Hate speech laws, for instance, have consistently been turned by ruling parties against their opponents. They have regularly been used to justify surveillance and censorship of dissidents and advocates for civil rights and civil liberties—not just in the U.S., but around the world. Many free speech protections currently under assault from the right and the left were established in the 1960s to protect civil rights activism from censorship campaigns.

In the contemporary period, an analysis looking at firings since 2015 found that a majority of faculty dismissed for political speech have been aligned with the left. Female and minority faculty tend to be especially vulnerable to being fired for political speech, because they are significantly less likely to be tenured or tenure-track and are much more likely to teach at public schools, which are beholden to state legislatures and often to politically appointed trustees and governing boards. Hence, rules that make it easier to fire professors for speech deemed "offensive" disproportionately harm women and people of color.

Data from the Foundation for Individual Rights and Expression bear this out. They identified more than 1,000 attempts to punish professors for their speech since the turn of the century. Their findings show that, although white, male, and tenure-stream faculty are most likely to face sanction attempts, these are not the scholars who are most likely to get fired if they do end up targeted:

(Illustration: Lex Villena)
(Illustration: Lex Villena)

In a similar vein, academic research and audits by media outlets and government agencies consistently find that measures to restrict hate speech online tend to disproportionately silence racial and ethnic minorities, religious minorities, gender and sexual minorities, social justice activists, and political dissenters. Outcomes like these are not unusual outliers in otherwise beneficent and well-conceived systems. They are reflections of how censorial practices typically play out: They are almost invariably designed and enforced by people with power, and they are typically deployed against those with less power.

Alternatively, consider attempts to purge institutions of non-left perspectives. In general, immigrants and racial and ethnic minorities tend to be more religious and more culturally conservative than whites. The same tends to be true of people of more modest socioeconomic backgrounds in comparison to social elites. When an institution inculcates an environment that is hostile to more "traditional" values and worldviews, it may do this in the name of diversity and inclusion, but it will often have the perverse effect of excluding, alienating, and/or creating a more precarious situation for those who are already underrepresented and marginalized in elite spaces.

When we try to understand why so many immigrants, people of color, and people from low-income backgrounds feel as though they don't "belong" in knowledge-economy spaces—whether we're talking about elite K–12 schools, elite colleges, or professional settings—this is likely a big and underexplored part of the story. Rather than being insufficiently progressive, these institutions may instead be too homogenous in their progressive bearings. They may be too fiercely oriented around the ostensibly emancipatory belief systems of white elites.

Of course, even if the current dynamics did leave women, LGBTQ people, and nonwhites well-served, and even if it actually was primarily men, whites, cisgender heterosexuals, and non-left scholars who were most adversely affected, this would not entail that the situation is actually "good."

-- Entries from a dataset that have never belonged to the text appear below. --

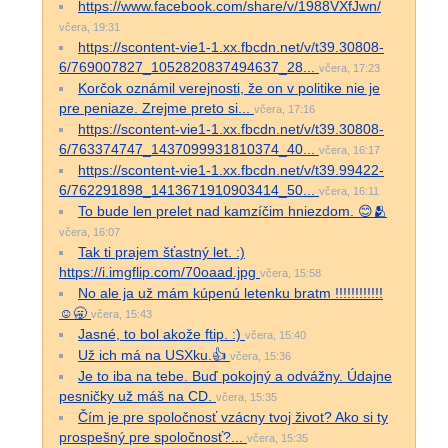
https://www.facebook.com/share/v/1988VXfJwn/
včera, 19:31
https://scontent-vie1-1.xx.fbcdn.net/v/t39.30808-
6/769007827_1052820837494637_28...
včera, 17:23
Korčok oznámil verejnosti, že on v politike nie je
pre peniaze. Zrejme preto si...
včera, 17:16
https://scontent-vie1-1.xx.fbcdn.net/v/t39.30808-
6/763374747_1437099931810374_40...
včera, 16:17
https://scontent-vie1-1.xx.fbcdn.net/v/t39.99422-
6/762291898_1413671910903414_50...
včera, 16:11
To bude len prelet nad kamzíčim hniezdom. 😊🫂
včera, 16:07
Tak ti prajem šťastný let. :)
https://i.imgflip.com/70oaad.jpg
včera, 15:58
No ale ja už mám kúpenú letenku bratm !!!!!!!!!!!!
☺️🥱
včera, 15:43
Jasné, to bol akože ftip. :)
včera, 15:40
Už ich má na USXku.👍
včera, 15:36
Je to iba na tebe. Buď pokojný a odvážny. Údajne
pesničky už máš na CD.
včera, 15:35
Čím je pre spoločnosť vzácny tvoj život? Ako si ty
prospešný pre spoločnosť?...
včera, 15:35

If the expressive environment for marginalized populations has long been bad, we should strive to help them enjoy the same freedoms enjoyed by dominant groups. The goal should not be to level down and ensure everyone faces the same oppression. Nor should anyone aspire to simply reverse the positions of the subaltern and the dominant, giving the formerly oppressed a chance to be the oppressors for a while.

The goal should be to liberate everyone. And the path forward is for everyone to be more principled, not to respond to the hypocrisy of one's opponents with hypocrisy of one's own.